Search code examples
rmultilevel-analysis

Looping over variables for multilevel regression produces type error


I am writing a multilevel regression model, in which I begin the second level with a dataframe of predictands (coefficients from the first level) and a dataframe of predictors. Both dataframes have the same number of observations. I wish to loop over the preditands (columns in first dataframe) and use lm() to regress them against the entire second dataframe of predictors. However, when I do, I get an error that I cannot figure out.

Example:

data(iris)
iris1 <- iris[-5] # remove the categories
iris2 <- iris[-5] * 6

for (col in names(iris1)) {
    lm(iris1[col] ~ iris2)
}

## Error in model.frame.default(formula = iris1[col] ~ iris2, drop.unused.levels = TRUE) : 
##   invalid type (list) for variable 'iris1[col]'

I just can't understand what this means or why R considers iris1[col] to be a list. For simplicity's sake I've tried merging them:

for (col in names(iris1)) {
  tmp_df <- cbind(iris1[col], iris2)
  colnames(tmp_df) <- letters[1:5]  # to avoid duplicate names
  lm(1 ~ ., tmp_df)
}

## Error in model.frame.default(formula = 1 ~ ., data = tmp_df, drop.unused.levels = TRUE) : 
##   variable lengths differ (found for 'a')

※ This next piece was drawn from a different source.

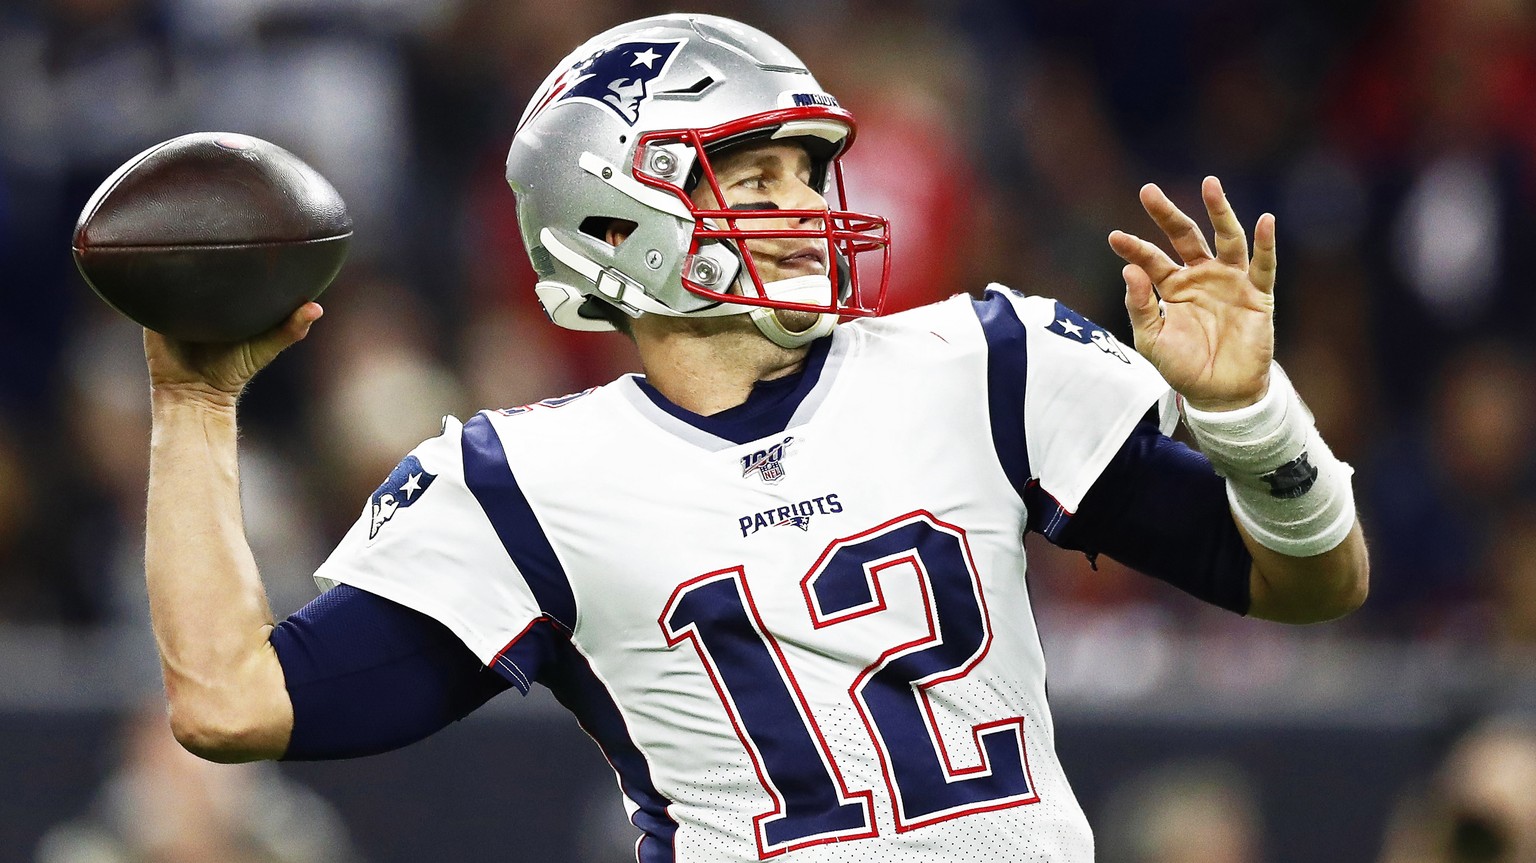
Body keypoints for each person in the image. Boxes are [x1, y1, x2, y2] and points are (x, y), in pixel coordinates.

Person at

And this one's particularly frustrating because they are clearly the same length.


Solution

  • Note that lm can accept a matrix on the left hand side of the formula so we could do this:

    lm(as.matrix(iris1) ~., iris2)
    

    or if we want a separate lm object for each column of iris1:

    regr <- function(y) lm(y ~., iris2))
    Map(regr, iris1)
    

    or

    regr2 <- function(nm) {
      fo <- as.formula(sprintf("iris2$%s ~.", nm))
      do.call("lm", list(fo, quote(iris2)))
    }
    Map(regr2, names(iris1))
    

    or lm.fit:

    regr.fit <- function(y) lm.fit(cbind(1, as.matrix(iris2)), y)
    Map(regr.fit, iris1)
    

    Note that the component names of the result will be the y column name in iris1.